>>>

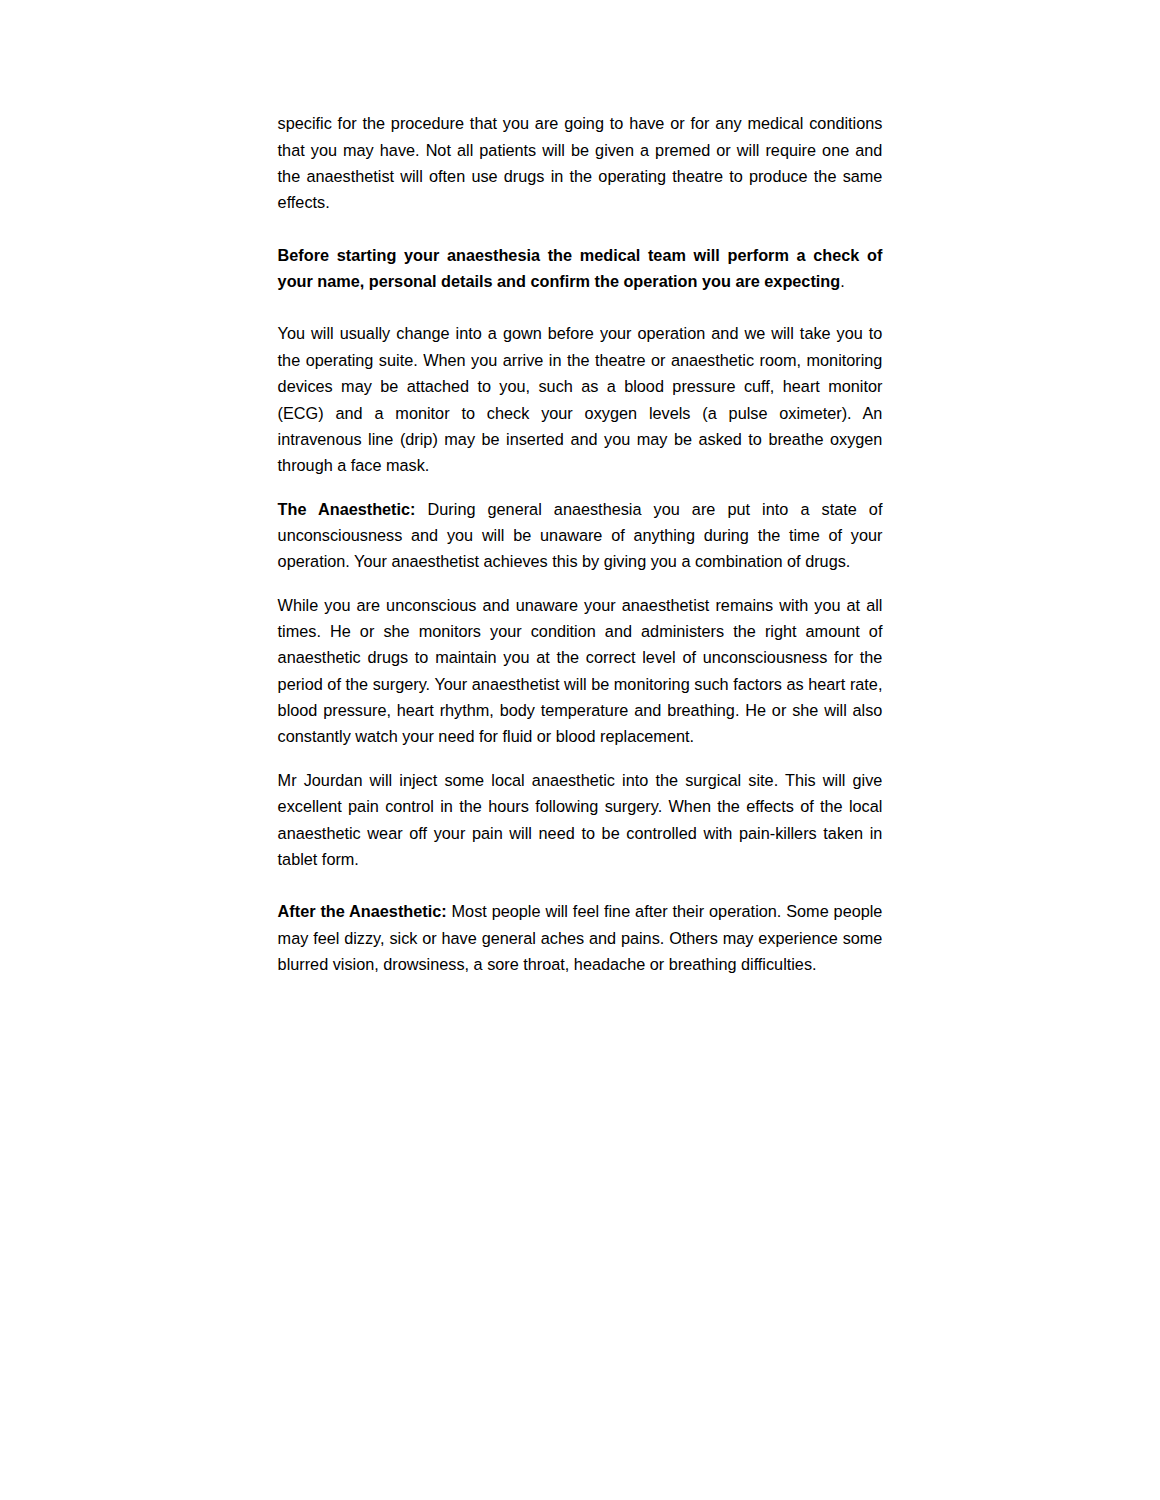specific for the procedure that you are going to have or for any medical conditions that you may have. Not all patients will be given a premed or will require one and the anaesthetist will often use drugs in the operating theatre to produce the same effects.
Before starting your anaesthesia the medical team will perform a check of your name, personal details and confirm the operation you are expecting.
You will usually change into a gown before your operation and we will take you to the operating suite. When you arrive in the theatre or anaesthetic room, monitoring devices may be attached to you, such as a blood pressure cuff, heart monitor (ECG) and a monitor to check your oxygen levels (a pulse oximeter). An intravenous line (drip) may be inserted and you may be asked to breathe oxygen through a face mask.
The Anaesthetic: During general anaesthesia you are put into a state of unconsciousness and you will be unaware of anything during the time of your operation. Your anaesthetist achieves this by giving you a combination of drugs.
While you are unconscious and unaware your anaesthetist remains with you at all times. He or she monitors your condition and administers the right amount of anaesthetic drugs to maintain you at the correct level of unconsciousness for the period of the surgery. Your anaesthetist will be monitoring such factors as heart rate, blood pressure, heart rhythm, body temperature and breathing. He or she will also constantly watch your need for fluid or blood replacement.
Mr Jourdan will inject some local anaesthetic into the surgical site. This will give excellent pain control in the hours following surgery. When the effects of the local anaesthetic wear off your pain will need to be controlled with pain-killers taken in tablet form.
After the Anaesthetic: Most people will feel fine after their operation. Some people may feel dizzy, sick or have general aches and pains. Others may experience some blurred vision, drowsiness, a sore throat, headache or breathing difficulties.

<<<
>>>

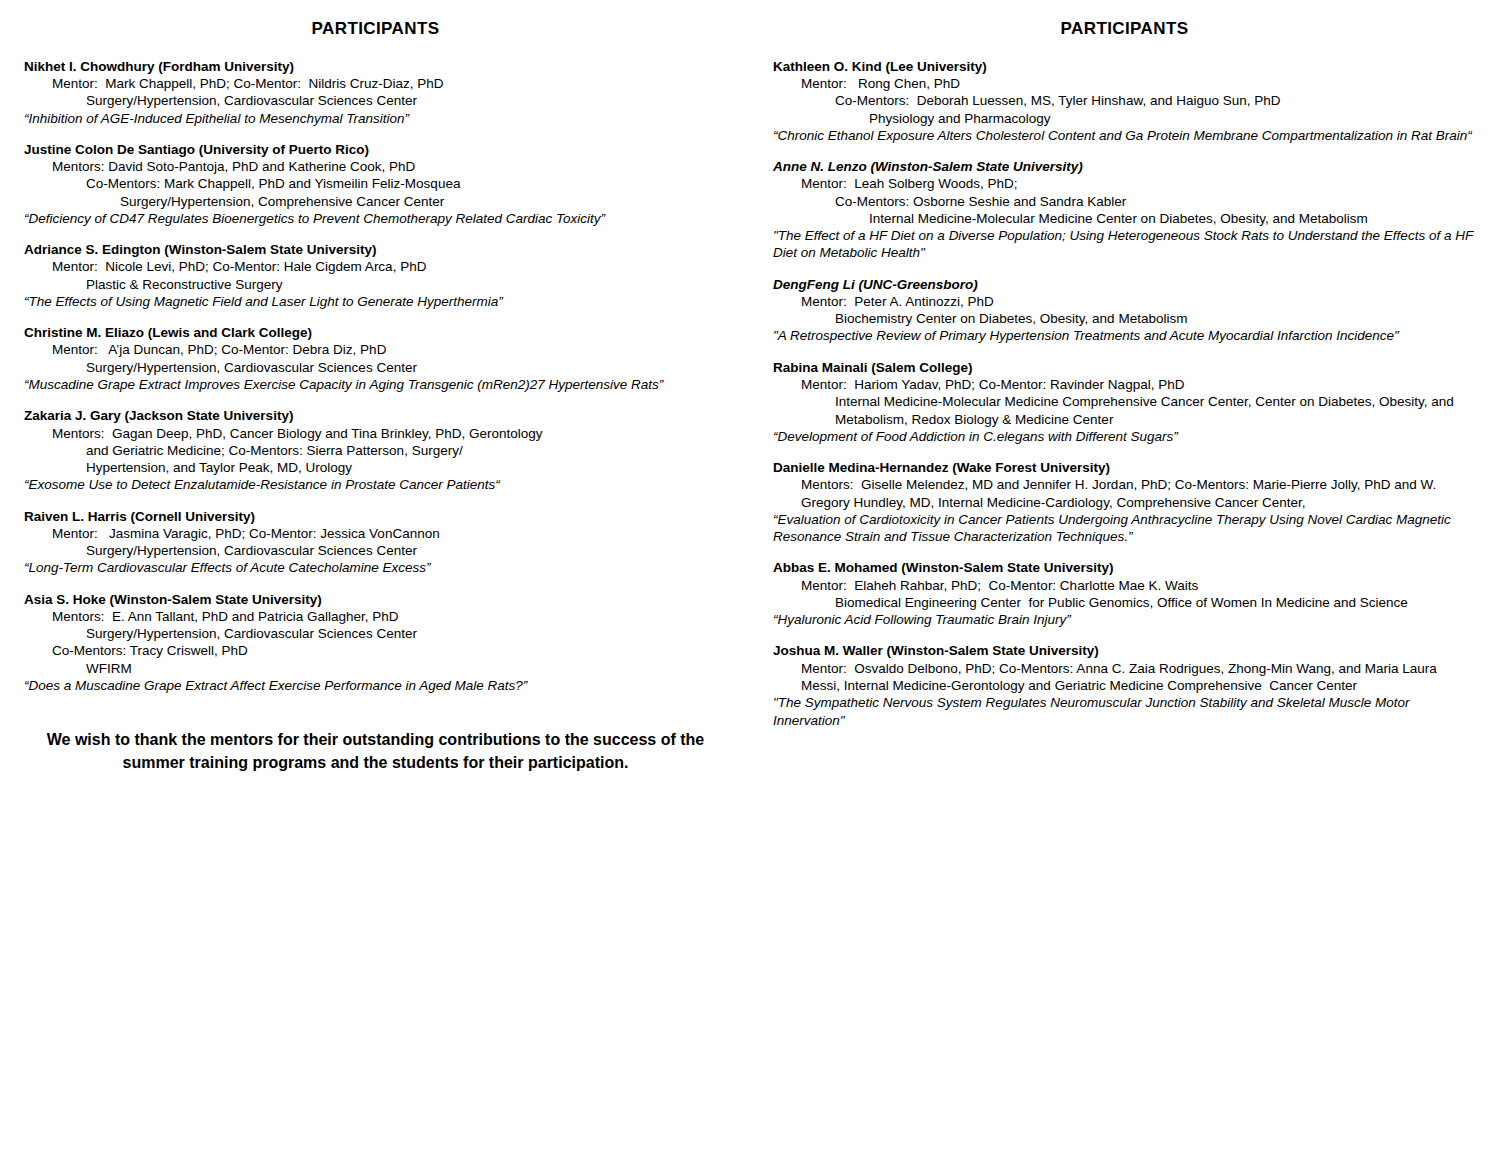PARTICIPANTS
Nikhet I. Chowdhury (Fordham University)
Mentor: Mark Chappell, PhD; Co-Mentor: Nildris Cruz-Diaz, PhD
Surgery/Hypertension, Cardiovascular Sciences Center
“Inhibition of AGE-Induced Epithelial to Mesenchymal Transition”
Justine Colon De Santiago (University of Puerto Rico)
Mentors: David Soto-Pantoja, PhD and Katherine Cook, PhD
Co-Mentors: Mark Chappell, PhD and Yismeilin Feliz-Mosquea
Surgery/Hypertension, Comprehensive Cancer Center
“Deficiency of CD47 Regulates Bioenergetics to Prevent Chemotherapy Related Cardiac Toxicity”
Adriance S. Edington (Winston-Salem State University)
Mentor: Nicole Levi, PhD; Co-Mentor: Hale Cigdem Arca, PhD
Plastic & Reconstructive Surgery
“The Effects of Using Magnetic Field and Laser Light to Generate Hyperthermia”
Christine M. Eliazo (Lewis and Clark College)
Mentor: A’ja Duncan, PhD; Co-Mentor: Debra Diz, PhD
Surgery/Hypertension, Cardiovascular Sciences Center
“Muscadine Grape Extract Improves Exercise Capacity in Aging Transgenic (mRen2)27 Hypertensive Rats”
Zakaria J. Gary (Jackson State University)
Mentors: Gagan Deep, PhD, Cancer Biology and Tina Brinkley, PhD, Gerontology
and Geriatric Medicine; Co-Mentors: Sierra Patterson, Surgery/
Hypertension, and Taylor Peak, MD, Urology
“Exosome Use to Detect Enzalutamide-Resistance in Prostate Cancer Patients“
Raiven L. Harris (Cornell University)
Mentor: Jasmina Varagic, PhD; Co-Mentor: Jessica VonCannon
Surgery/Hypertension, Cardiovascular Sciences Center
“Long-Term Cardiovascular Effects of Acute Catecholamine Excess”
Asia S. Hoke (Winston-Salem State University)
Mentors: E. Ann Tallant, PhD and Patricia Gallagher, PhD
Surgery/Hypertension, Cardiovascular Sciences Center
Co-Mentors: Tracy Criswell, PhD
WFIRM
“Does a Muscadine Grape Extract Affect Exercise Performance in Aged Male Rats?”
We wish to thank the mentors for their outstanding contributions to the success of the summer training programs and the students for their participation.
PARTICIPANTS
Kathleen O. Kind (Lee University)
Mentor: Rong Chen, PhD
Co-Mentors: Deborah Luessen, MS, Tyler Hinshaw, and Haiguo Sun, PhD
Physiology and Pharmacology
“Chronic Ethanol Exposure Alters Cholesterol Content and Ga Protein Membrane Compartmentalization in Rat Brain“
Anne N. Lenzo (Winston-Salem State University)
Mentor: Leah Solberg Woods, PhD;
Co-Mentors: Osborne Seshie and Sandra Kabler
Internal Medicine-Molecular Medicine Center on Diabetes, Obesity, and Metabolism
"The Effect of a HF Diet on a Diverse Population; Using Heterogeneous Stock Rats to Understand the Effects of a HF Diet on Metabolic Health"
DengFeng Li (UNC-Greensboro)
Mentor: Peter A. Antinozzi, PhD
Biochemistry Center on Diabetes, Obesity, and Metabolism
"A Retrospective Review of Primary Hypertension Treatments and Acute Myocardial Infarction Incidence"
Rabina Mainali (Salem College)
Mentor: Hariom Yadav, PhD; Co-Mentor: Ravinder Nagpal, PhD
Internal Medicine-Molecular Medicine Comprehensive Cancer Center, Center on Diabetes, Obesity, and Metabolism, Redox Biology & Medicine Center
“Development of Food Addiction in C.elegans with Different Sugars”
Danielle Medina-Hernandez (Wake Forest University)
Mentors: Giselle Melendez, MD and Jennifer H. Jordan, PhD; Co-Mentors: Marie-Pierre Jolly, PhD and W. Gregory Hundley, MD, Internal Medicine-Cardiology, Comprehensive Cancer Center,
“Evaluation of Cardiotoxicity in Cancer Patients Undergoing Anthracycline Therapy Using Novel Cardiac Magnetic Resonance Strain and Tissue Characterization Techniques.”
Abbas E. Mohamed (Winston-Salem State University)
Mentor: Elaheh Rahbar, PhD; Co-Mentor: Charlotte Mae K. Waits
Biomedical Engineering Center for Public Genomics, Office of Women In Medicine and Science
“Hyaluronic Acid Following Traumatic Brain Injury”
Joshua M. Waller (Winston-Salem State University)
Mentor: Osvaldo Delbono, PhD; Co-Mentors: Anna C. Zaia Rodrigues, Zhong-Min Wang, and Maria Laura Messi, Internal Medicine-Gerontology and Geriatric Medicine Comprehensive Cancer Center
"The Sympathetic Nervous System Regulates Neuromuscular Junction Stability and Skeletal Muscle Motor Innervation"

<<<
>>>

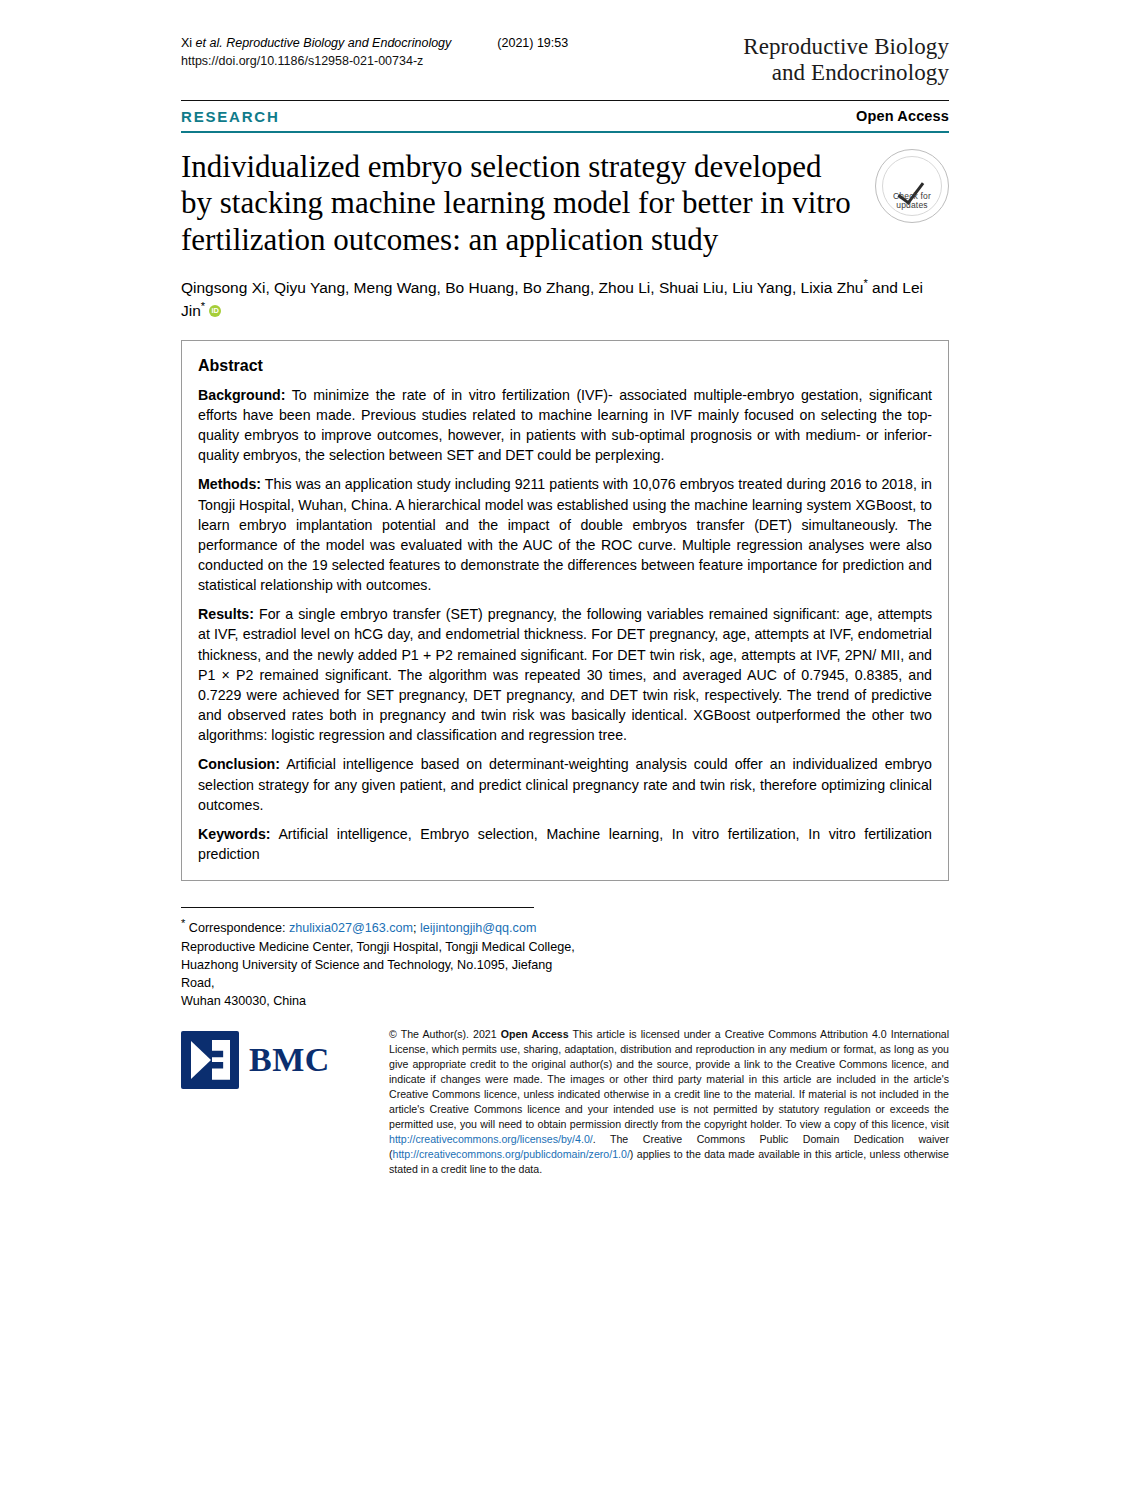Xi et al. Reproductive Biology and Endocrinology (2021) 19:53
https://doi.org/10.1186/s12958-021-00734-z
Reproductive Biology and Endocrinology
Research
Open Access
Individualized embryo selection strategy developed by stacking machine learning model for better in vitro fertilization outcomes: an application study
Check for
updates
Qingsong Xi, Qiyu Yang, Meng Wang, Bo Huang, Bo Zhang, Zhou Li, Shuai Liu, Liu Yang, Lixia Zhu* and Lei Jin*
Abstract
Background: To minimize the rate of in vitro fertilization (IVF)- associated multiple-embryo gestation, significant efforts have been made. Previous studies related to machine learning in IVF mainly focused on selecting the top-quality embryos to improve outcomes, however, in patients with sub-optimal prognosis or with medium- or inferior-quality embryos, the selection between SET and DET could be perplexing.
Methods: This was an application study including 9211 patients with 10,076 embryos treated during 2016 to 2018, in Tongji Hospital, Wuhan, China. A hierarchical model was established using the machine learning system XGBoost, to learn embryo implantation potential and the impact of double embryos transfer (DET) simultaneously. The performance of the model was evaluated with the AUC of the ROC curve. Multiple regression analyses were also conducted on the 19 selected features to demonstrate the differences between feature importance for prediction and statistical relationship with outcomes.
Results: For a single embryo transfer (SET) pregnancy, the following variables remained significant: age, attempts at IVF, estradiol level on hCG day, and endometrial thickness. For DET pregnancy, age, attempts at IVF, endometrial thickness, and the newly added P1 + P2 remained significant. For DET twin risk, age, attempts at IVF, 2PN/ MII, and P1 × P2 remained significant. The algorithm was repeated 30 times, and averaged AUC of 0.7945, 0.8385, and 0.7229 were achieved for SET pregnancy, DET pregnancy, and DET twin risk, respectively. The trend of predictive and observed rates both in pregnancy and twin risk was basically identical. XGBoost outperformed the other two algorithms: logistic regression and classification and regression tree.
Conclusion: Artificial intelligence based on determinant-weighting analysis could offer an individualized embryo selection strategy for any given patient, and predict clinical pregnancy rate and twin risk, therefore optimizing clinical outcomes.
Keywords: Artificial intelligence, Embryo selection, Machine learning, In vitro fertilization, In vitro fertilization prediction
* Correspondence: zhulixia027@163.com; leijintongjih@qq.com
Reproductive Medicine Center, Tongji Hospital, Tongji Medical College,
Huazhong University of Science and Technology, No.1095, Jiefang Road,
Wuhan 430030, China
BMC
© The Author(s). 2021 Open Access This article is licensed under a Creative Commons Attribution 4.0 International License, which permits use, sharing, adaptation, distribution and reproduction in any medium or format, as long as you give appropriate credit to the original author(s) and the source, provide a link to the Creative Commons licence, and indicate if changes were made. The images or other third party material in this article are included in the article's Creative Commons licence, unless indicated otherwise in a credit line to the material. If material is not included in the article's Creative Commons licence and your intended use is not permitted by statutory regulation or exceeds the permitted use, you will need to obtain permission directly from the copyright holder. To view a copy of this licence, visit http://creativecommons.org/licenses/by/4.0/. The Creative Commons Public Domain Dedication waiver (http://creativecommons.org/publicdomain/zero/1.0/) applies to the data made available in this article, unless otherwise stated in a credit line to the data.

<<<

=== Problem to solve ===
Only the lines above from the one containing "specific for the" through the one containing "Before starting your" should be returned, verbatim and inclusive, with pictures excluded.

=== Solution to this exercise ===
specific for the procedure that you are going to have or for any medical conditions that you may have. Not all patients will be given a premed or will require one and the anaesthetist will often use drugs in the operating theatre to produce the same effects.
Before starting your anaesthesia the medical team will perform a check of your name, personal details and confirm the operation you are expecting.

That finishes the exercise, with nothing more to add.